For this reason, in recent years, numerous approaches focusing on Natural Language Processing, Text Mining, Social Network Analysis techniques have been proposed for the identification of false information, in different contexts and for different purposes. However, the problem is still of great interest with respect to many open issues, especially related to accessing and retrieving credible information. There are still few works that have attempted to address the problem from the IR perspective, although several outstanding issues are related to it and deserve necessary investigation, such as those of the early detection of dis/misinformation, the development of solutions that can be understood by final users (explainable AI), the study of the problem in the domain-specific fields (e.g., Fintech and Consume Health Search), the relationship between security, privacy, and credibility in information access and dissemination. In this scenario, advances in Information Retrieval become crucial to investigate and solve such open issues, providing users with automatic but understandable tools to help them come into contact with genuine information.

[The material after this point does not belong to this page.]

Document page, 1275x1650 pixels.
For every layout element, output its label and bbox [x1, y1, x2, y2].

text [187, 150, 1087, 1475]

Website: https://romcir2022.disco.unimib.it/

Fifth International Workshop on Narrative Extraction from Texts (Text2Story 2022)

Ricardo Campos (INESC TEC; Ci2 – Polytechnic Institute of Tomar, Portugal)
Alípio Jorge (INESC TEC; University of Porto, Portugal)
Adam Jatowt (University of Innsbruck, Austria)
Sumit Bhatia (Adobe Inc, India)
Marina Litvak (Shamoon Academic College of Engineering, Israel)

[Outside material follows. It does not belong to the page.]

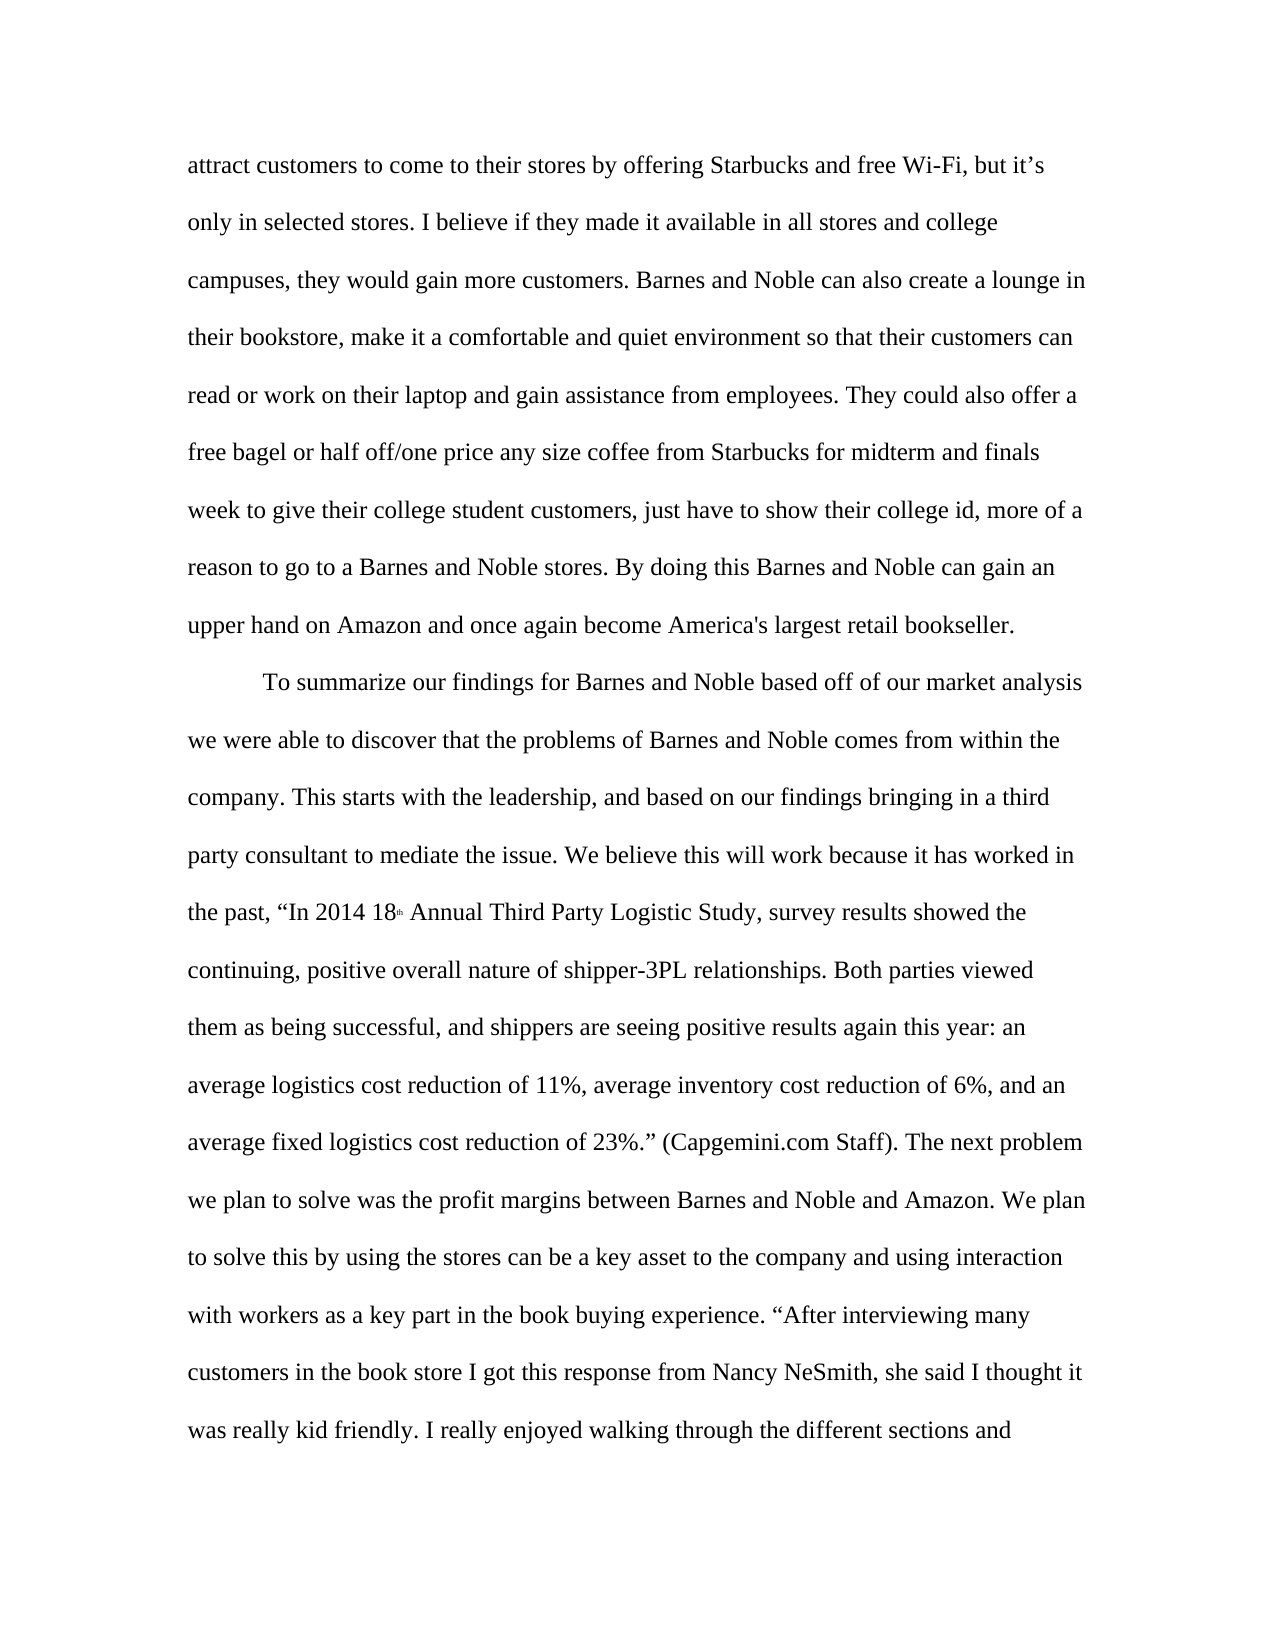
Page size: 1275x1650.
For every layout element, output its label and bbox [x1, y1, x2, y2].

text [187, 150, 1087, 639]
text [187, 667, 1087, 1444]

Although information extraction and natural language processing have made significant progress towards an automatic interpretation of texts,  the problem of constructing consistent narrative structures is yet to be solved. In the fifth edition of the Text2Story workshop, we aim to foster the discussion of recent advances in the link between Information Retrieval (IR) and formal narrative understanding and representation of texts. Specifically, we aim to provide a common forum to consolidate the multi-disciplinary efforts and foster discussions to identify the wide-ranging issues related to the narrative extraction task.

Website: http://text2story22.inesctec.pt/

Third International Workshop on Algorithmic Bias in Search and Recommendation (BIAS@ECIR2022)

Ludovico Boratto (University of Cagliari, Italy)
Stefano Faralli (Unitelma Sapienza University of Rome, Italy)
Mirko Marras (University of Cagliari, Italy)
Giovanni Stilo (University of L’Aquila, Italy)

Creating search and recommendation algorithms that are efficient and effective has been the main objective for the industry and the academia for years. However, recent research has shown that these algorithms lead to models, trained on historical data, that might exacerbate existing biases and generate potentially negative outcomes. Defining, assessing and mitigating these biases throughout experimental pipelines is therefore a primary step for devising search and recommendation algorithms that can be responsibly deployed in real-world applications. In this workshop, we aim to collect novel contributions in this field and offer a common ground for interested researchers and practitioners.

Website: https://biasinrecsys.github.io/ecir2022/

Augmented Intelligence in Technology-Assisted Review Systems: Evaluation Metrics and Protocols for eDiscovery and Systematic Review Systems (ALTARS 2022)

Giorgio Maria Di Nunzio (University of Padova, Italy)
Evangelos Kanoulas
(University of Amsterdam, The Netherlands)
Prasenjit Majumder
(Dhirubhai Ambani Institute of Information and Communication Technology, India)

Length: half day (afternoon)

The 1st Workshop on Augmented Intelligence for Technology-Assisted Review Systems (ALTARS 2022) will focus on High-recall Information Retrieval (IR) systems which tackle challenging tasks that require the finding of (nearly) all the relevant documents in a collection.

In this workshop, we aim to fathom the effectiveness of eDiscovery systems and Systematic Review systems which is a research challenge itself. In fact, despite the number of evaluation measures at our disposal to assess the effectiveness of a “traditional” retrieval approach, there are additional dimensions of evaluation for TAR systems. For example, it is true that an effective high-recall system should be able to find the majority of relevant documents using the least number of assessments. However, this type of evaluation discards the resources used to achieve this goal, such as the total time spent on those assessments, or the amount of money spent for the experts judging the documents.

Website: http://altars2022.dei.unipd.it/

12th International Workshop on Bibliometric-enhanced Information Retrieval (BIR 2022)

Ingo Frommholz (University of Wolverhampton, UK)
Philipp Mayr
(GESIS – Leibniz Institute for the Social Sciences, Cologne, Germany)
Guillaume Cabanac
(University of Toulouse, France)
Suzan Verberne
(Leiden University, the Netherlands)

The Bibliometric-enhanced Information Retrieval workshop series (BIR) at ECIR goes into its 12th iteration. In this workshop, held in conjunction with the  44th European Conference on Information Retrieval (ECIR 2022), we will tackle issues related to academic search, at the intersection between Information Retrieval and Bibliometrics. We strive to get the ‘retrievalists’ and ‘citationists’ active in both academia and the industry together, who are developing search engines and recommender systems for scholarly search.